By Sarah Binau ‘19
It’s July 1st, and I’m on an Alaska Airlines jet headed to Bethel, Alaska, to work for the town’s Cultural Center and live with a Pomona friend. I land on Bethel’s only runway in a 50-degree drizzling rain. “Remote” and “rural” begin to take on new meanings. The town of 6,000 has one main road (warped by the melting permafrost below), a gallon of orange juice costs $12.99, and the next biggest city, Anchorage, is 400 miles away—by plane. I go to bed that first night near midnight, the sun still blazing in my window. This is like nothing I’ve ever experienced, I think as I drift off.
Living in Bethel this past summer was simultaneously the most curious and loving experience I have ever had. Southwest Alaska provided a lesson on how to share my gifts in a small community and celebrate learning. I worked a job funded by PCIP (Pomona College Internship Program) at the town’s Cultural Center, and when my supervisor found out I play the ukulele, I found myself performing on Bethel’s single radio station to advertise a community event. When I asked that same supervisor how to contact people whose phone numbers I didn’t have, she advised me to call that same radio station and send a message: “Hello Bethel, Sarah Binau at the Cultural Center is looking for so-and-so: please call Sarah at 4574.” What do you mean I just give four digits of my phone number? I asked, skeptical. It turned out that all landlines in Bethel start with the same three digits, and, because all Alaska numbers have the same area code, only four digits are necessary to make a call.
Every day in Bethel taught me a new lesson. There was an excitement about learning, about meeting someone with a skill and knowing they could impart it to you, that was deliciously contagious. I learned to fish for heavy, slippery salmon, and how to rip their gills and sort them (I now know the true meaning of the phrase chum bucket). I wrote a 42-page cookbook for a community event we held at the Cultural Center. I flew in a Cessna propeller plane over the wide Yukon Delta, diving to see moose and bears and the never-ending Kuskokwim River and her various sloughs, another word I learned up North. I made a variety of international and local friends.
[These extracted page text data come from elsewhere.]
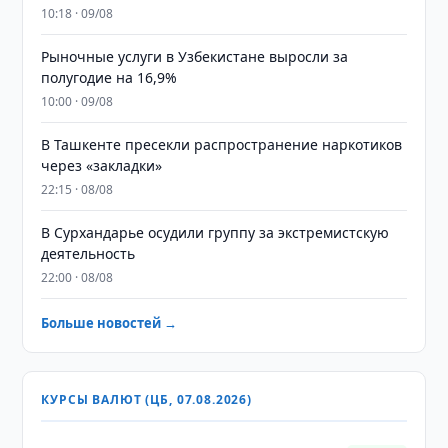
10:18 · 09/08
Рыночные услуги в Узбекистане выросли за
полугодие на 16,9%
10:00 · 09/08
В Ташкенте пресекли распространение наркотиков
через «закладки»
22:15 · 08/08
В Сурхандарье осудили группу за экстремистскую
деятельность
22:00 · 08/08
Больше новостей →
КУРСЫ ВАЛЮТ (ЦБ, 07.08.2026)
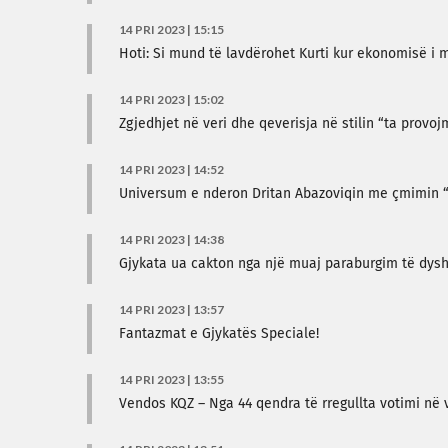
14 PRI 2023 | 15:15
Hoti: Si mund të lavdërohet Kurti kur ekonomisë i 
14 PRI 2023 | 15:02
Zgjedhjet në veri dhe qeverisja në stilin “ta provo
14 PRI 2023 | 14:52
Universum e nderon Dritan Abazoviqin me çmimin “D
14 PRI 2023 | 14:38
Gjykata ua cakton nga një muaj paraburgim të dysh
14 PRI 2023 | 13:57
Fantazmat e Gjykatës Speciale!
14 PRI 2023 | 13:55
Vendos KQZ – Nga 44 qendra të rregullta votimi në 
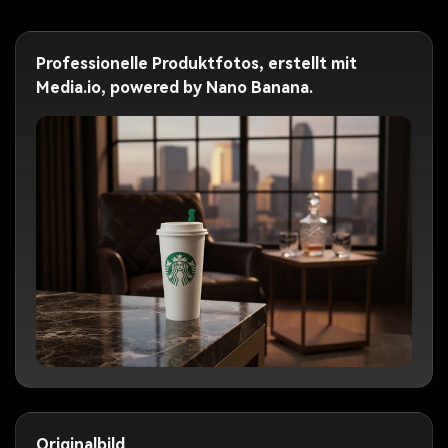
Professionelle Produktfotos, erstellt mit
Media.io, powered by Nano Banana.
Originalbild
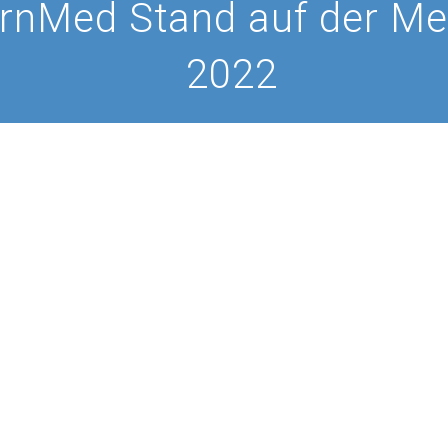
rnMed Stand auf der Me
2022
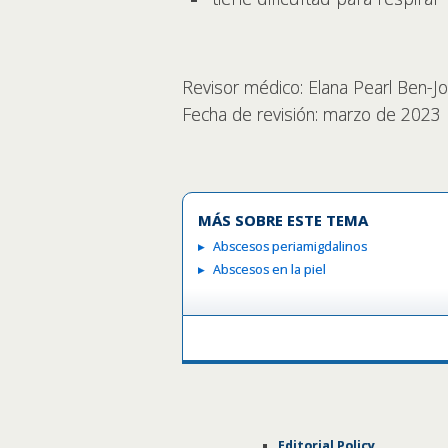
Revisor médico: Elana Pearl Ben-
Fecha de revisión: marzo de 2023
MÁS SOBRE ESTE TEMA
Abscesos periamigdalinos
Abscesos en la piel
Editorial Policy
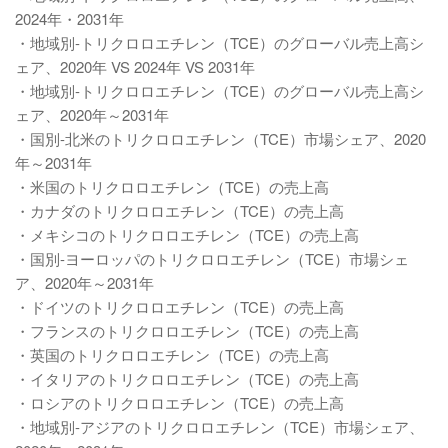
2024年・2031年
・地域別-トリクロロエチレン（TCE）のグローバル売上高シ
ェア、2020年 VS 2024年 VS 2031年
・地域別-トリクロロエチレン（TCE）のグローバル売上高シ
ェア、2020年～2031年
・国別-北米のトリクロロエチレン（TCE）市場シェア、2020
年～2031年
・米国のトリクロロエチレン（TCE）の売上高
・カナダのトリクロロエチレン（TCE）の売上高
・メキシコのトリクロロエチレン（TCE）の売上高
・国別-ヨーロッパのトリクロロエチレン（TCE）市場シェ
ア、2020年～2031年
・ドイツのトリクロロエチレン（TCE）の売上高
・フランスのトリクロロエチレン（TCE）の売上高
・英国のトリクロロエチレン（TCE）の売上高
・イタリアのトリクロロエチレン（TCE）の売上高
・ロシアのトリクロロエチレン（TCE）の売上高
・地域別-アジアのトリクロロエチレン（TCE）市場シェア、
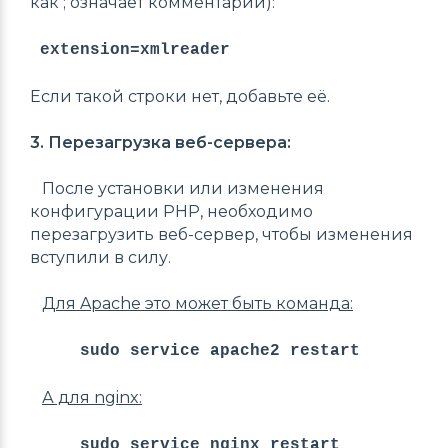
как ; означает комментарий):
extension=xmlreader
Если такой строки нет, добавьте её.
3. Перезагрузка веб-сервера:
После установки или изменения
конфигурации PHP, необходимо
перезагрузить веб-сервер, чтобы изменения
вступили в силу.
Д
ля
Apac
he
это может быть команда:
sudo service apache2 restart
А для nginx:
sudo service nginx restart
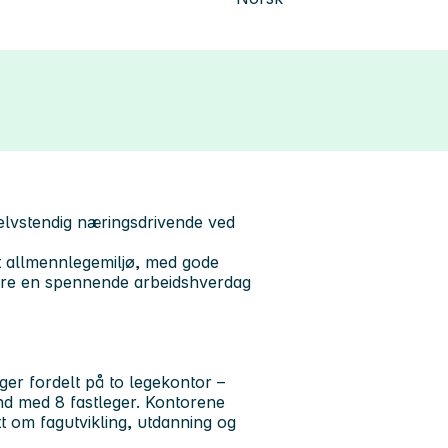
lvstendig næringsdrivende ved
kt allmennlegemiljø, med gode
nere en spennende arbeidshverdag
er fordelt på to legekontor –
nd med 8 fastleger. Kontorene
t om fagutvikling, utdanning og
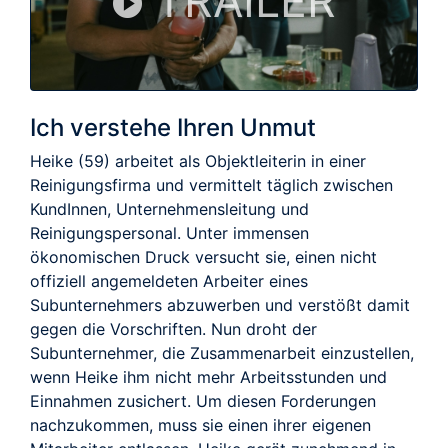
TRAILER
Ich verstehe Ihren Unmut
Heike (59) arbeitet als Objektleiterin in einer
Reinigungsfirma und vermittelt täglich zwischen
KundInnen, Unternehmensleitung und
Reinigungspersonal. Unter immensen
ökonomischen Druck versucht sie, einen nicht
offiziell angemeldeten Arbeiter eines
Subunternehmers abzuwerben und verstößt damit
gegen die Vorschriften. Nun droht der
Subunternehmer, die Zusammenarbeit einzustellen,
wenn Heike ihm nicht mehr Arbeitsstunden und
Einnahmen zusichert. Um diesen Forderungen
nachzukommen, muss sie einen ihrer eigenen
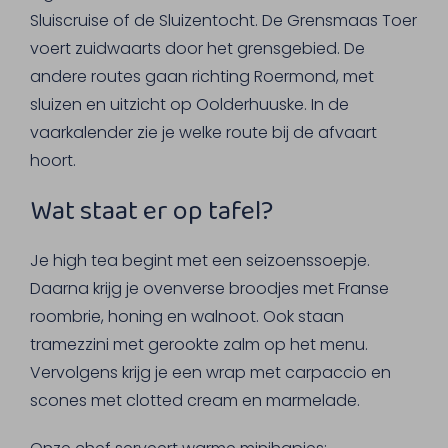
Sluiscruise of de Sluizentocht. De Grensmaas Toer
voert zuidwaarts door het grensgebied. De
andere routes gaan richting Roermond, met
sluizen en uitzicht op Oolderhuuske. In de
vaarkalender zie je welke route bij de afvaart
hoort.
Wat staat er op tafel?
Je high tea begint met een seizoenssoepje.
Daarna krijg je ovenverse broodjes met Franse
roombrie, honing en walnoot. Ook staan
tramezzini met gerookte zalm op het menu.
Vervolgens krijg je een wrap met carpaccio en
scones met clotted cream en marmelade.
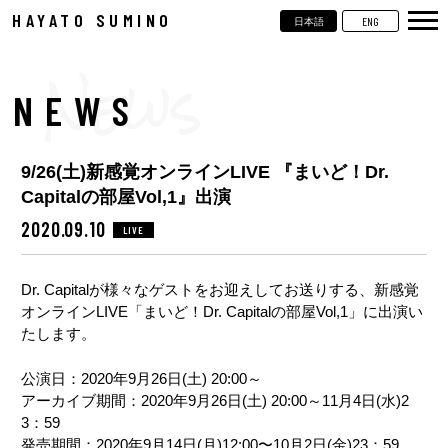
HAYATO SUMINO
ENG
日本語
TOP
NEWS
NEWS
LIVE
9/26(土)新感覚オンラインLIVE 『まいど！Dr.
VIDEOS
Capitalの部屋Vol,1』出演
BIOGRAPHY
2020.09.10
LIVE
DISCOGRAPHY
Dr. Capitalが様々なゲストをお迎えしてお送りする、新感覚
オンラインLIVE「まいど！Dr. Capitalの部屋Vol,1」に出演い
CONTACT
たします。
公演日：2020年9月26日(土) 20:00～
アーカイブ期間：2020年9月26日(土) 20:00～11月4日(水)2
3：59
発売期間：2020年9月14日(月)12:00〜10月2日(金)23：59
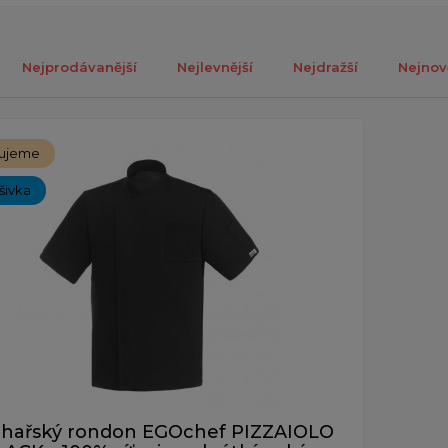
Nejprodávanější
Nejlevnější
Nejdražší
Nejnov
ch 1-1 z celkově 1 záznamů.
ujeme
ýšivka
hařský rondon EGOchef PIZZAIOLO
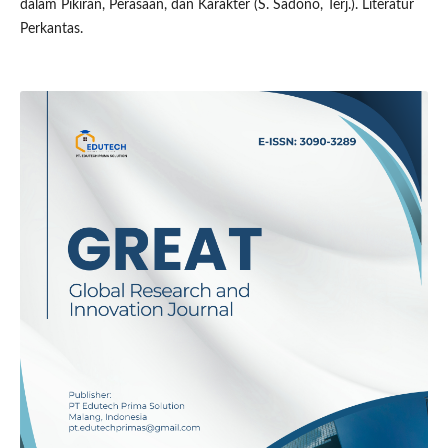
dalam Pikiran, Perasaan, dan Karakter (S. Sadono, Terj.). Literatur
Perkantas.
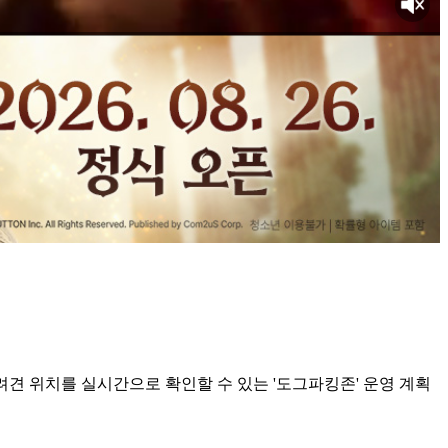
려견 위치를 실시간으로 확인할 수 있는 '도그파킹존' 운영 계획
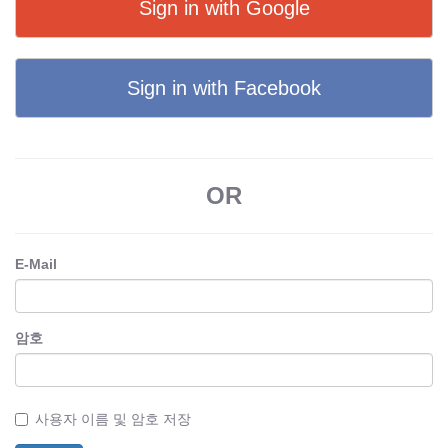
Sign in with Google
Sign in with Facebook
OR
E-Mail
암호
사용자 이름 및 암호 저장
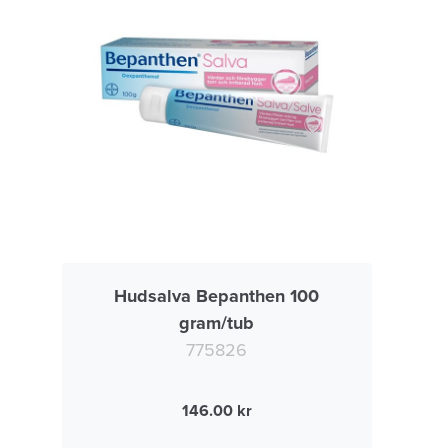
Hudsalva Bepanthen 100
gram/tub
775826
146.00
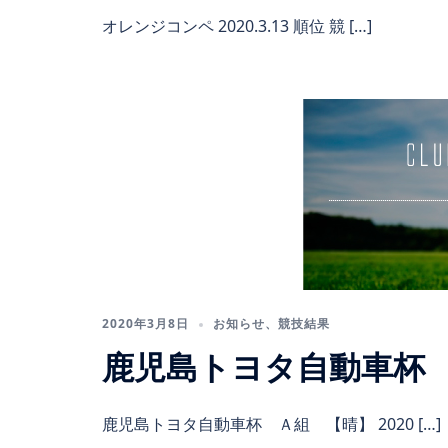
オレンジコンペ 2020.3.13 順位 競 […]
2020年3月8日
お知らせ
、
競技結果
鹿児島トヨタ自動車杯
鹿児島トヨタ自動車杯 Ａ組 【晴】 2020 […]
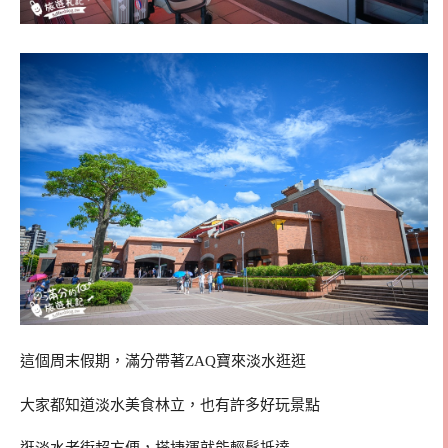
這個周末假期，滿分帶著ZAQ寶來淡水逛逛
大家都知道淡水美食林立，也有許多好玩景點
Most of all, my summer was another lesson in a never-ending class I like to call Maybe Your Way Isn’t the Only Way, Sarah. Being a visitor in someone else’s home (whether that home is a house, a town or a country) teaches me that sometimes my world view is not that of others around me, and that that is OK.

Looking back on the summer, I know that trusting my friend (who swore I’d love the experience) and living in Bethel was better than doing something “just because everyone else is doing it” at Pomona. I would give the same advice to my Pomona peers–listen to your friends. Visit them. Learn from them.